⟨

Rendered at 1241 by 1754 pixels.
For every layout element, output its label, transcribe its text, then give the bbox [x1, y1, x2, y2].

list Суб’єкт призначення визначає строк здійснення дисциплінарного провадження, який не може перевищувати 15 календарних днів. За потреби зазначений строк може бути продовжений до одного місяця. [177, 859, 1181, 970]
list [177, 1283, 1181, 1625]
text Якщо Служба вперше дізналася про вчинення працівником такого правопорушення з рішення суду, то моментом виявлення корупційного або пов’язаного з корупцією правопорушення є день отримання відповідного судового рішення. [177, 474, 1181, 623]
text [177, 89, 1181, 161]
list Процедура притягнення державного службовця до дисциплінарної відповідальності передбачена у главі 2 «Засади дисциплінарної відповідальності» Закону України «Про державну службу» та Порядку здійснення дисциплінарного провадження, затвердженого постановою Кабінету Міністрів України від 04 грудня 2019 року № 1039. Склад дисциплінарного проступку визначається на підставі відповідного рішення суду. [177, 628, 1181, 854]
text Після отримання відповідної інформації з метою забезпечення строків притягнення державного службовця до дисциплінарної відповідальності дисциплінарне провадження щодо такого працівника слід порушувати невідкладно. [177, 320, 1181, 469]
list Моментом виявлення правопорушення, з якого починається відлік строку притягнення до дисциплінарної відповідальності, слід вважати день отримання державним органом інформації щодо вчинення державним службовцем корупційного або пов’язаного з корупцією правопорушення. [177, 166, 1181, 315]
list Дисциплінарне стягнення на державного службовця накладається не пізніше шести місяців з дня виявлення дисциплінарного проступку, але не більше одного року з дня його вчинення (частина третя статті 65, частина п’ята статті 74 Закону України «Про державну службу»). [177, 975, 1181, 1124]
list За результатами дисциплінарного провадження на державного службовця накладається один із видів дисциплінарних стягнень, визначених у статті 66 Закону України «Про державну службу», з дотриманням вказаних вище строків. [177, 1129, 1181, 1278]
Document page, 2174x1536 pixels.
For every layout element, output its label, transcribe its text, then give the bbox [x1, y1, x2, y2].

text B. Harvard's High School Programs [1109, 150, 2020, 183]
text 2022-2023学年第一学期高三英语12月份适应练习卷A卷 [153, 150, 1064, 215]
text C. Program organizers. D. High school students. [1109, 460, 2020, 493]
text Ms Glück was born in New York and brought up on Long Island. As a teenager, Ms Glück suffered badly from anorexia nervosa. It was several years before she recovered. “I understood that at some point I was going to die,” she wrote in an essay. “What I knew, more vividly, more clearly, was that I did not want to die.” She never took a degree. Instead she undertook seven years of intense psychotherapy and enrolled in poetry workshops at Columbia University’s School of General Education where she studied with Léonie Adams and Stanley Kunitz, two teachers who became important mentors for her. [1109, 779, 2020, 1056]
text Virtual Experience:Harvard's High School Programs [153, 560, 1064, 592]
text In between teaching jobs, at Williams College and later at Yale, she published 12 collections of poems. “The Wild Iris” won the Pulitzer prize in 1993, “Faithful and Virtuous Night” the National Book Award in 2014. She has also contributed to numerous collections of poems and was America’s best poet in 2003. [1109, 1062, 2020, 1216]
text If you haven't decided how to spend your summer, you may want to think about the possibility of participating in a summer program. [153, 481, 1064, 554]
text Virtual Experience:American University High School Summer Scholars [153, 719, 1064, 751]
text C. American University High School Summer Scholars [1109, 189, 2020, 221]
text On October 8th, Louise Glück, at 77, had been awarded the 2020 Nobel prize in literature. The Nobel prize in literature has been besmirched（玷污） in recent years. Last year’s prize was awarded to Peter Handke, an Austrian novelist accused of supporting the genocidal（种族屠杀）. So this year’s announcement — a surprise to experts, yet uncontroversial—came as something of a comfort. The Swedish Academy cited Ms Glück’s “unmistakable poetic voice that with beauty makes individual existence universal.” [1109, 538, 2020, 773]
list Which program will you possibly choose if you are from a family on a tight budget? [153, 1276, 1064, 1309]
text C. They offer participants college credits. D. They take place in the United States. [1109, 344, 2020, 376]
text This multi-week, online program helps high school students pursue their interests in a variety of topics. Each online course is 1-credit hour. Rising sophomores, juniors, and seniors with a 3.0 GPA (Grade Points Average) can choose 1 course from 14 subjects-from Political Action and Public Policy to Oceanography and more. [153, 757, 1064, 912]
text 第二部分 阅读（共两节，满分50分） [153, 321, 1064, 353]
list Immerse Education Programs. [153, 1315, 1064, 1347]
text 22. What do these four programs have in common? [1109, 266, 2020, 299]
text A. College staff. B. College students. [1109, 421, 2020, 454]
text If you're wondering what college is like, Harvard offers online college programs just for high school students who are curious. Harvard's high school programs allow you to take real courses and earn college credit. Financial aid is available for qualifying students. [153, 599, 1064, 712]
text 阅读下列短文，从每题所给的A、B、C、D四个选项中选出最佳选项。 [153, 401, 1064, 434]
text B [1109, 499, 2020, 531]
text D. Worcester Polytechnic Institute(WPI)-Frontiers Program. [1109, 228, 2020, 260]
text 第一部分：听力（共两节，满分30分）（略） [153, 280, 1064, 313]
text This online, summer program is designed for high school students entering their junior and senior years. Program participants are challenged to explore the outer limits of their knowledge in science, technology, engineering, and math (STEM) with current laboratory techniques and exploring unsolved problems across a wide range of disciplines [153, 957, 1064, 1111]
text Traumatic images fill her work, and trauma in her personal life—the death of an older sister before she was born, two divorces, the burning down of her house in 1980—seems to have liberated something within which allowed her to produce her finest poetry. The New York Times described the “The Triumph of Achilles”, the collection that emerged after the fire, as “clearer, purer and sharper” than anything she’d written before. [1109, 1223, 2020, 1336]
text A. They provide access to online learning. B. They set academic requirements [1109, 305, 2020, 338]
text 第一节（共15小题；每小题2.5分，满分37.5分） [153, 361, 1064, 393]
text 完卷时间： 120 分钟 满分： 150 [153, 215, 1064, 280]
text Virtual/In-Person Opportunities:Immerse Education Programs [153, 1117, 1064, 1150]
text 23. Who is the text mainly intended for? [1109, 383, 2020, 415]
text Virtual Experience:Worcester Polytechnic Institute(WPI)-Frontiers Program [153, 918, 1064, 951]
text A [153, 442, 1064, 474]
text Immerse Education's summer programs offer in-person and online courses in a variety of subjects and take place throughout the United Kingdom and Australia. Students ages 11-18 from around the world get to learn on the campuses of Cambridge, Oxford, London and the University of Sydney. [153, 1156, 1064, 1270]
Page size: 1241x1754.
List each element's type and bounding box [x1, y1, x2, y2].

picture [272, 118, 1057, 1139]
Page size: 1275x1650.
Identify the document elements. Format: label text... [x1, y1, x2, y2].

⟩

In full and without edits, return the listing.

### ANSWER:
Rendered at 1241 by 1754 pixels.
For every layout element, output its label, transcribe its text, then give the bbox [x1, y1, x2, y2].

list Суб’єкт призначення визначає строк здійснення дисциплінарного провадження, який не може перевищувати 15 календарних днів. За потреби зазначений строк може бути продовжений до одного місяця. [177, 859, 1181, 970]
list [177, 1283, 1181, 1625]
text Якщо Служба вперше дізналася про вчинення працівником такого правопорушення з рішення суду, то моментом виявлення корупційного або пов’язаного з корупцією правопорушення є день отримання відповідного судового рішення. [177, 474, 1181, 623]
text [177, 89, 1181, 161]
list Процедура притягнення державного службовця до дисциплінарної відповідальності передбачена у главі 2 «Засади дисциплінарної відповідальності» Закону України «Про державну службу» та Порядку здійснення дисциплінарного провадження, затвердженого постановою Кабінету Міністрів України від 04 грудня 2019 року № 1039. Склад дисциплінарного проступку визначається на підставі відповідного рішення суду. [177, 628, 1181, 854]
text Після отримання відповідної інформації з метою забезпечення строків притягнення державного службовця до дисциплінарної відповідальності дисциплінарне провадження щодо такого працівника слід порушувати невідкладно. [177, 320, 1181, 469]
list Моментом виявлення правопорушення, з якого починається відлік строку притягнення до дисциплінарної відповідальності, слід вважати день отримання державним органом інформації щодо вчинення державним службовцем корупційного або пов’язаного з корупцією правопорушення. [177, 166, 1181, 315]
list Дисциплінарне стягнення на державного службовця накладається не пізніше шести місяців з дня виявлення дисциплінарного проступку, але не більше одного року з дня його вчинення (частина третя статті 65, частина п’ята статті 74 Закону України «Про державну службу»). [177, 975, 1181, 1124]
list За результатами дисциплінарного провадження на державного службовця накладається один із видів дисциплінарних стягнень, визначених у статті 66 Закону України «Про державну службу», з дотриманням вказаних вище строків. [177, 1129, 1181, 1278]
Document page, 2174x1536 pixels.
For every layout element, output its label, transcribe its text, then give the bbox [x1, y1, x2, y2].

text B. Harvard's High School Programs [1109, 150, 2020, 183]
text 2022-2023学年第一学期高三英语12月份适应练习卷A卷 [153, 150, 1064, 215]
text C. Program organizers. D. High school students. [1109, 460, 2020, 493]
text Ms Glück was born in New York and brought up on Long Island. As a teenager, Ms Glück suffered badly from anorexia nervosa. It was several years before she recovered. “I understood that at some point I was going to die,” she wrote in an essay. “What I knew, more vividly, more clearly, was that I did not want to die.” She never took a degree. Instead she undertook seven years of intense psychotherapy and enrolled in poetry workshops at Columbia University’s School of General Education where she studied with Léonie Adams and Stanley Kunitz, two teachers who became important mentors for her. [1109, 779, 2020, 1056]
text Virtual Experience:Harvard's High School Programs [153, 560, 1064, 592]
text In between teaching jobs, at Williams College and later at Yale, she published 12 collections of poems. “The Wild Iris” won the Pulitzer prize in 1993, “Faithful and Virtuous Night” the National Book Award in 2014. She has also contributed to numerous collections of poems and was America’s best poet in 2003. [1109, 1062, 2020, 1216]
text If you haven't decided how to spend your summer, you may want to think about the possibility of participating in a summer program. [153, 481, 1064, 554]
text Virtual Experience:American University High School Summer Scholars [153, 719, 1064, 751]
text C. American University High School Summer Scholars [1109, 189, 2020, 221]
text On October 8th, Louise Glück, at 77, had been awarded the 2020 Nobel prize in literature. The Nobel prize in literature has been besmirched（玷污） in recent years. Last year’s prize was awarded to Peter Handke, an Austrian novelist accused of supporting the genocidal（种族屠杀）. So this year’s announcement — a surprise to experts, yet uncontroversial—came as something of a comfort. The Swedish Academy cited Ms Glück’s “unmistakable poetic voice that with beauty makes individual existence universal.” [1109, 538, 2020, 773]
list Which program will you possibly choose if you are from a family on a tight budget? [153, 1276, 1064, 1309]
text C. They offer participants college credits. D. They take place in the United States. [1109, 344, 2020, 376]
text This multi-week, online program helps high school students pursue their interests in a variety of topics. Each online course is 1-credit hour. Rising sophomores, juniors, and seniors with a 3.0 GPA (Grade Points Average) can choose 1 course from 14 subjects-from Political Action and Public Policy to Oceanography and more. [153, 757, 1064, 912]
text 第二部分 阅读（共两节，满分50分） [153, 321, 1064, 353]
list Immerse Education Programs. [153, 1315, 1064, 1347]
text 22. What do these four programs have in common? [1109, 266, 2020, 299]
text A. College staff. B. College students. [1109, 421, 2020, 454]
text If you're wondering what college is like, Harvard offers online college programs just for high school students who are curious. Harvard's high school programs allow you to take real courses and earn college credit. Financial aid is available for qualifying students. [153, 599, 1064, 712]
text 阅读下列短文，从每题所给的A、B、C、D四个选项中选出最佳选项。 [153, 401, 1064, 434]
text B [1109, 499, 2020, 531]
text D. Worcester Polytechnic Institute(WPI)-Frontiers Program. [1109, 228, 2020, 260]
text 第一部分：听力（共两节，满分30分）（略） [153, 280, 1064, 313]
text This online, summer program is designed for high school students entering their junior and senior years. Program participants are challenged to explore the outer limits of their knowledge in science, technology, engineering, and math (STEM) with current laboratory techniques and exploring unsolved problems across a wide range of disciplines [153, 957, 1064, 1111]
text Traumatic images fill her work, and trauma in her personal life—the death of an older sister before she was born, two divorces, the burning down of her house in 1980—seems to have liberated something within which allowed her to produce her finest poetry. The New York Times described the “The Triumph of Achilles”, the collection that emerged after the fire, as “clearer, purer and sharper” than anything she’d written before. [1109, 1223, 2020, 1336]
text A. They provide access to online learning. B. They set academic requirements [1109, 305, 2020, 338]
text 第一节（共15小题；每小题2.5分，满分37.5分） [153, 361, 1064, 393]
text 完卷时间： 120 分钟 满分： 150 [153, 215, 1064, 280]
text Virtual/In-Person Opportunities:Immerse Education Programs [153, 1117, 1064, 1150]
text 23. Who is the text mainly intended for? [1109, 383, 2020, 415]
text Virtual Experience:Worcester Polytechnic Institute(WPI)-Frontiers Program [153, 918, 1064, 951]
text A [153, 442, 1064, 474]
text Immerse Education's summer programs offer in-person and online courses in a variety of subjects and take place throughout the United Kingdom and Australia. Students ages 11-18 from around the world get to learn on the campuses of Cambridge, Oxford, London and the University of Sydney. [153, 1156, 1064, 1270]
Page size: 1241x1754.
List each element's type and bounding box [x1, y1, x2, y2].

picture [272, 118, 1057, 1139]
Page size: 1275x1650.
Identify the document elements. Format: label text... [x1, y1, x2, y2].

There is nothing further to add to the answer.